(PROVIDED TEXT)
====================

A reconciliation of consolidated underwriting income to income before income taxes (the nearest GAAP financial measure) can be found in Item 1, Note 2 to the Consolidated Financial Statements. Underwriting-related general and administrative expenses are reconciled to general and administrative expenses (the nearest GAAP financial measure) within 'Underwriting Results - Group' .

We present our results of operations in the way we believe will be most meaningful and useful to investors, analysts, rating agencies and others who use our financial information to evaluate our performance. This includes the presentation of “operating income”, (in total and on a per share basis), “annualized operating ROACE” (which is based on the “operating income” measure) and "consolidated underwriting income", which incorporates "underwriting-related general and administrative expenses".

Operating Income

Although the investment of premiums to generate income and realized investment gains (or losses) is an integral part of our operations, the determination to realize investment gains (or losses) is independent of the underwriting process and is heavily



70


influenced by the availability of market opportunities. Furthermore, many users believe that the timing of the realization of investment gains (or losses) is somewhat opportunistic for many companies.

Foreign exchange gains (or losses) in our Consolidated Statements of Operations are primarily driven by the impact of foreign exchange rate movements on net insurance related-liabilities. However, this movement is only one element of the overall impact of foreign exchange rate fluctuations on our financial position. In addition, we recognize unrealized foreign exchange gains (or losses) on our available-for-sale investments in other comprehensive income and foreign exchange gains (or losses) realized upon the sale of these investments in net realized investments gains (or losses). These unrealized and realized foreign exchange rate movements generally offset a large portion of the foreign exchange gains (or losses) reported separately in earnings, thereby minimizing the impact of foreign exchange rate movements on total shareholders' equity. As such, the Statement of Operations foreign exchange gains (or losses) in isolation are not a fair representation of the performance of our business.

====================

(DATASET RECORDS)

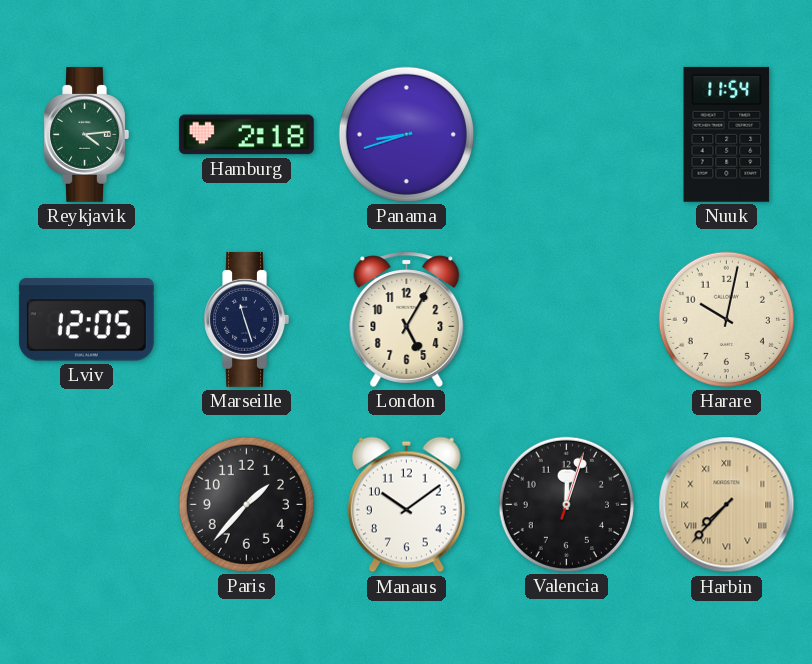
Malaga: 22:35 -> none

====================

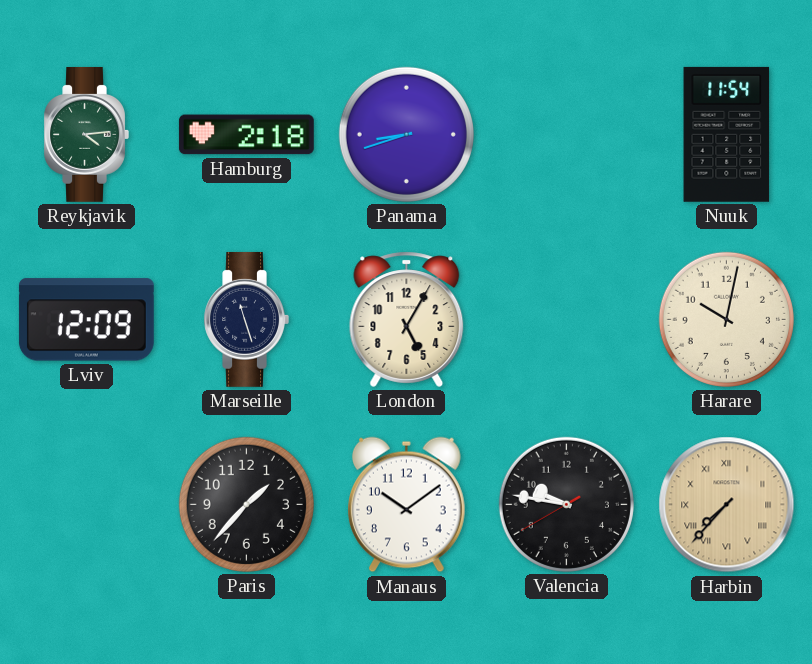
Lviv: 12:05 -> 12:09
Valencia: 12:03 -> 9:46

====================

(THE TASK) From the financial results passage, return word for word the portion that starts at "Although the investment" and stops after "for many companies.".

(EXERCISE RESPONSE)
Although the investment of premiums to generate income and realized investment gains (or losses) is an integral part of our operations, the determination to realize investment gains (or losses) is independent of the underwriting process and is heavily



70


influenced by the availability of market opportunities. Furthermore, many users believe that the timing of the realization of investment gains (or losses) is somewhat opportunistic for many companies.